Rice was clearly annoyed by ElBaradei's remarks, which were part of an interview the International Atomic Energy Agency head gave for a documentary. The remarks were posted Friday on the BBC Web site.
Rice said the United States is using diplomacy to avoid "getting to a place where we have an unpalatable choice." She described that as a choice "between having to do something on the military side or allowing Iran to have a nuclear weapon. That's a choice that people talk about."
Rice, who has tangled with ElBaradei before, suggested he is giving Iran mixed signals.

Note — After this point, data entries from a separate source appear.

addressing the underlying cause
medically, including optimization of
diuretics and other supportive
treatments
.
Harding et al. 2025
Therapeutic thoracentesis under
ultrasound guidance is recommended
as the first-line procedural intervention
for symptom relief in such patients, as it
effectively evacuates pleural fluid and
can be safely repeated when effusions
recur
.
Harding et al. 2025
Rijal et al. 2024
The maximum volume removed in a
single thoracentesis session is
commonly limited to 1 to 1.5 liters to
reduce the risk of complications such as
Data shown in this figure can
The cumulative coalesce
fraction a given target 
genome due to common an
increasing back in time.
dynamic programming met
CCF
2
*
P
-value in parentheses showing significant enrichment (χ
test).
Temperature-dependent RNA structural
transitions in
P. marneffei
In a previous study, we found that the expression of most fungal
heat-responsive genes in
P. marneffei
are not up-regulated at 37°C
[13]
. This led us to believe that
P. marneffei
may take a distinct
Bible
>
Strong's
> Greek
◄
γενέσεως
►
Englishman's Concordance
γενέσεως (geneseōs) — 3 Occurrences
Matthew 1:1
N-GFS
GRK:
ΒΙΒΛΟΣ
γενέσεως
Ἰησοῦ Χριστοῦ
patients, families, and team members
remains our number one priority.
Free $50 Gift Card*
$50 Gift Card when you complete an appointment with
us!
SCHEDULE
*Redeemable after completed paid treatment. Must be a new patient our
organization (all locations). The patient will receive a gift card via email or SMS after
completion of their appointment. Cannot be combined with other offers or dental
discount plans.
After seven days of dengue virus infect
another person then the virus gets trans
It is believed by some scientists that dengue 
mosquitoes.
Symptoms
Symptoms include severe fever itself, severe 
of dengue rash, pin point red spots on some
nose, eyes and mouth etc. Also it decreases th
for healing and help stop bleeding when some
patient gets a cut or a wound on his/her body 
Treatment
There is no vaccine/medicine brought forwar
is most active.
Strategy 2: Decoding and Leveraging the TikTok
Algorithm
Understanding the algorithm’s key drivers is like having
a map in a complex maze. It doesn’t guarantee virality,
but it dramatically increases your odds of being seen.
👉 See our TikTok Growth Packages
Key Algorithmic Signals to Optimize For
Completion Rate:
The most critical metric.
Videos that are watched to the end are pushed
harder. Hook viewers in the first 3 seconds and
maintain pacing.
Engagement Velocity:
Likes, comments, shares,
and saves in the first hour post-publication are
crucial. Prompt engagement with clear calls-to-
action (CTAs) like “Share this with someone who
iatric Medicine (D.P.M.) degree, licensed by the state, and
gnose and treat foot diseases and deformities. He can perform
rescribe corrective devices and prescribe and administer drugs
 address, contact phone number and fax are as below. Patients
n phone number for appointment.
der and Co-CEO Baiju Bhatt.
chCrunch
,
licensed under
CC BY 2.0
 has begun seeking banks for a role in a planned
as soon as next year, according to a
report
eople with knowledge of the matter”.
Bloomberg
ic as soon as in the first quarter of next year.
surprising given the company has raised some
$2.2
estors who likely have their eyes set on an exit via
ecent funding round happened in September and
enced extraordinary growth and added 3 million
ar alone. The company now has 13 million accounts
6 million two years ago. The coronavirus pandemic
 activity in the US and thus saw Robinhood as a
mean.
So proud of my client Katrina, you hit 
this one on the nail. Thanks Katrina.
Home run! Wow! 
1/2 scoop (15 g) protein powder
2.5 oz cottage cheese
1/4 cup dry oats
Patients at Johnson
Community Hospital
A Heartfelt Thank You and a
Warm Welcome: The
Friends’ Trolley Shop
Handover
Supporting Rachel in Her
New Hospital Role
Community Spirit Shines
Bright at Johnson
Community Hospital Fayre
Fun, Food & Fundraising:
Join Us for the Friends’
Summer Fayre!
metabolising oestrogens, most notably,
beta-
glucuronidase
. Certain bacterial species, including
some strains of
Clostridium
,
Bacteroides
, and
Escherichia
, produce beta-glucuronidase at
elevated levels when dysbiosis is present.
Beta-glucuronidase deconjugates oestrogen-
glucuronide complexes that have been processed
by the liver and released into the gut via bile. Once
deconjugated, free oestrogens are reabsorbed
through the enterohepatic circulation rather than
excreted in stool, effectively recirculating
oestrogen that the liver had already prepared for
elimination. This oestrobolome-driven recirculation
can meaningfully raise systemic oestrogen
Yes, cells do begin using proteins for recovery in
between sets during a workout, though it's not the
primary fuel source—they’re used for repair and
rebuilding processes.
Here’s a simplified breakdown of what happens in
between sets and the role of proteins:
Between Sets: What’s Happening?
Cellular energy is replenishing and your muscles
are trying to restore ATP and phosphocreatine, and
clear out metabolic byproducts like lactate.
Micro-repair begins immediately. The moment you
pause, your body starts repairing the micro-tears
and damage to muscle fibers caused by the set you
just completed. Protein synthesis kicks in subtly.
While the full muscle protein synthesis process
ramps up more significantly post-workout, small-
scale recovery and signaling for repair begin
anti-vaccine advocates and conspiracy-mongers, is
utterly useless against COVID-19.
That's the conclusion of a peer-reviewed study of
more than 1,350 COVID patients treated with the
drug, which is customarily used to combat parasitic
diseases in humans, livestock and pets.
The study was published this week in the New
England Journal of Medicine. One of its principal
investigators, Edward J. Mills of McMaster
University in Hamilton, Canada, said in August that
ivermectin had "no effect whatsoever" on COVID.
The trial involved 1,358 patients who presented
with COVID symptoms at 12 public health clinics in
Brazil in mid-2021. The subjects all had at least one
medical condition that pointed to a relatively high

"We have a diplomatic choice, but it's only going to succeed if we are absolutely clear with the Iranians—not muddying the message in any way," she said.
Iran is getting the right message from the U.N. Security Council, which has ordered two rounds of sanctions over Iran's nuclear program, and from the world at large, Rice said.
"I expect them to hear it loud and clear from the IAEA, and from its director," she said.
Separately, in what could be an attempt to delay the threat of new U.N. sanctions, Iran has pledged to cooperate with the nuclear monitoring agency probing its atomic program, according to an official speaking to The Associated Press.
That would end years of stonewalling by Iran and help the IAEA establish whether Tehran's past nuclear efforts were exclusively peaceful in nature.
At the White House, National Security Adviser Stephen Hadley said Iran's defiance of U.N. mandates raises the prospect of a third U.N. resolution to increase pressure to suspend nuclear enrichment work.
While the U.S. continues its tough stance on Iran's nuclear program, Hadley said the United States agreed to talk to Iran about Iraq because the Iraqi government requested the meeting and because Iran's activities in Iraq are "killing our kids—our men and women in uniform over there."
U.S. and Iranian ambassadors held talks in Baghdad on Monday, the first formal ones between the two nations in nearly three decades. The two sides were to meet again in less than a month, but on Friday, Iran's foreign minister said, during a visit to Syria, they would continue "if the American side is willing to change its policies and is prepared to accept the realities in Iraq." He did not elaborate.
Rice's visit to Madrid was not connected to nuclear talks there Thursday between negotiators for Iran and the European Union. The talks ended without announcement of any breakthrough.
Rice is the highest-ranking U.S. official to visit Spain since a formerly close alliance turned frosty following the election of a Socialist government three years ago.
After hard feelings in Washington over Spain's quick pullout from Iraq and a dispute last year over Spanish plans to sell military equipment to Washington antagonist Huge Chavez of Venezuela, a fresh disagreement has threatened to wash away any growing good will.
At issue is Spanish Foreign Minister Miguel Angel Moratinos' decision to snub Cuban dissidents on a visit to Havana in April. Moratinos has defended the move, saying engagement with Cuba is the best policy.
When Moratinos predicted that in time Rice would see the value of his approach, Rice, listening to his remarks by translation on a headset, looked amused and unconvinced. As Moratinos continued to speak, she looked at the crowd of reporters and silently mouthed what appeared to be the phrase, "Don't hold your breath."
ElBaradei was referring to Senator John McCain.